- _Work instruction_: Copy the entire article on the Augsburg-Land electoral district without any changes.

- _Passage for review_:
---

- Augsburg-Land in 2025
- State: Bavaria
- Population: 331,300 (2019)
- Electorate: 231,356 (2025)
- Major settlements: Friedberg Königsbrunn Gersthofen
- Area: 1,269.7 km^{2}

Current electoral district
- Created: 1949
- Party: CSU
- Member: Hansjörg Durz
- Elected: 2013, 2017, 2021, 2025

= Augsburg-Land =

Federal electoral district of Germany

Augsburg-Land is an electoral constituency (German: Wahlkreis) represented in the Bundestag. It elects one member via first-past-the-post voting. Under the current constituency numbering system, it is designated as constituency 252. It is located in southwestern Bavaria, comprising most of the Landkreis Augsburg and Aichach-Friedberg districts.

Augsburg-Land was created for the inaugural 1949 federal election. Since 2013, it has been represented by Hansjörg Durz of the Christian Social Union (CSU).

==Geography==
Augsburg-Land is located in southwestern Bavaria. As of the 2025 federal election, it comprises most of the Landkreis Augsburg district excluding the municipalities of Fischach, Graben, and Schwabmünchen and the Verwaltungsgemeinschaften of Großaitingen, Langerringen, Lechfeld, and Stauden; as well as the municipalities of Affing, Aichach, Friedberg, Hollenbach, Kissing, Merching, Rehling, and Ried and the Verwaltungsgemeinschaften of Dasing and Mering from the Aichach-Friedberg district.

---

- _Source data_:
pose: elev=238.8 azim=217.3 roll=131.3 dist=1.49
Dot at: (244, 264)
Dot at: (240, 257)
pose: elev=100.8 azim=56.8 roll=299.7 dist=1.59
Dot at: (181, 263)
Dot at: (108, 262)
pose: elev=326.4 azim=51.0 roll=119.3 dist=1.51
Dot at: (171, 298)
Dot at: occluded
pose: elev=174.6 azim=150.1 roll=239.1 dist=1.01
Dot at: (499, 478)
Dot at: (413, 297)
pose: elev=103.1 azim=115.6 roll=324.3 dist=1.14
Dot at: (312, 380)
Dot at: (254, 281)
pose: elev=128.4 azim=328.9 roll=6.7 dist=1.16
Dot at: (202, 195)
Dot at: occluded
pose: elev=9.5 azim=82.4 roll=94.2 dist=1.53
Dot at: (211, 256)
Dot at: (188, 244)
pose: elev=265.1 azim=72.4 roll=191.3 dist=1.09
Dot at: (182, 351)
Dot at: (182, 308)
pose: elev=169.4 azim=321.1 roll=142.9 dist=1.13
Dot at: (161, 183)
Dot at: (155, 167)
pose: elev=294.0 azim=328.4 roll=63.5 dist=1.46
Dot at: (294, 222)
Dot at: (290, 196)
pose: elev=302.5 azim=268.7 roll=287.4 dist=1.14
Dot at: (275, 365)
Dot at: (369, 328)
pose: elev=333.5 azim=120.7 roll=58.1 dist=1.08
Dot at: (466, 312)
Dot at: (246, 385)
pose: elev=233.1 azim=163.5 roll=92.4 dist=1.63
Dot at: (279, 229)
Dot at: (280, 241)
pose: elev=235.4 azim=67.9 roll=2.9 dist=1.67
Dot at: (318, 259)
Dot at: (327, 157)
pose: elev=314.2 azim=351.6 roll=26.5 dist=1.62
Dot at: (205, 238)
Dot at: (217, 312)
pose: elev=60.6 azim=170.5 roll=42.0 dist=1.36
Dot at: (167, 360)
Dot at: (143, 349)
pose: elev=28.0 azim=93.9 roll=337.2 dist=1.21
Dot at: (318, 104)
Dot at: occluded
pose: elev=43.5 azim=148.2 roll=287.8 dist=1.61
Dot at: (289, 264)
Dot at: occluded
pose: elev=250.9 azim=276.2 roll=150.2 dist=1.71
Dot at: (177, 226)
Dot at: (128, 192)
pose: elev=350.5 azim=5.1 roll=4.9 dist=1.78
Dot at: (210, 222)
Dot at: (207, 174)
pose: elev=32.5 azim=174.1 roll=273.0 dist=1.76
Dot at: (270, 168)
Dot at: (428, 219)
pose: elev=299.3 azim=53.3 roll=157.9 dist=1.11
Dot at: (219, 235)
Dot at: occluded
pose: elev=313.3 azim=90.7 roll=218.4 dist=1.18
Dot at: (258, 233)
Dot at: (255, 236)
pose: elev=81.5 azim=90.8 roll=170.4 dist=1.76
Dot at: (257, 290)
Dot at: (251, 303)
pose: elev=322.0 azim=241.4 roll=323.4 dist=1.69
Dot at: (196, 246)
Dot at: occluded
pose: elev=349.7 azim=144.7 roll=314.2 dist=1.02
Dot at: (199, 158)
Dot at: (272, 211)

---

- _Exercise response_:
- Augsburg-Land in 2025
- State: Bavaria
- Population: 331,300 (2019)
- Electorate: 231,356 (2025)
- Major settlements: Friedberg Königsbrunn Gersthofen
- Area: 1,269.7 km^{2}

Current electoral district
- Created: 1949
- Party: CSU
- Member: Hansjörg Durz
- Elected: 2013, 2017, 2021, 2025

= Augsburg-Land =

Federal electoral district of Germany

Augsburg-Land is an electoral constituency (German: Wahlkreis) represented in the Bundestag. It elects one member via first-past-the-post voting. Under the current constituency numbering system, it is designated as constituency 252. It is located in southwestern Bavaria, comprising most of the Landkreis Augsburg and Aichach-Friedberg districts.

Augsburg-Land was created for the inaugural 1949 federal election. Since 2013, it has been represented by Hansjörg Durz of the Christian Social Union (CSU).

==Geography==
Augsburg-Land is located in southwestern Bavaria. As of the 2025 federal election, it comprises most of the Landkreis Augsburg district excluding the municipalities of Fischach, Graben, and Schwabmünchen and the Verwaltungsgemeinschaften of Großaitingen, Langerringen, Lechfeld, and Stauden; as well as the municipalities of Affing, Aichach, Friedberg, Hollenbach, Kissing, Merching, Rehling, and Ried and the Verwaltungsgemeinschaften of Dasing and Mering from the Aichach-Friedberg district.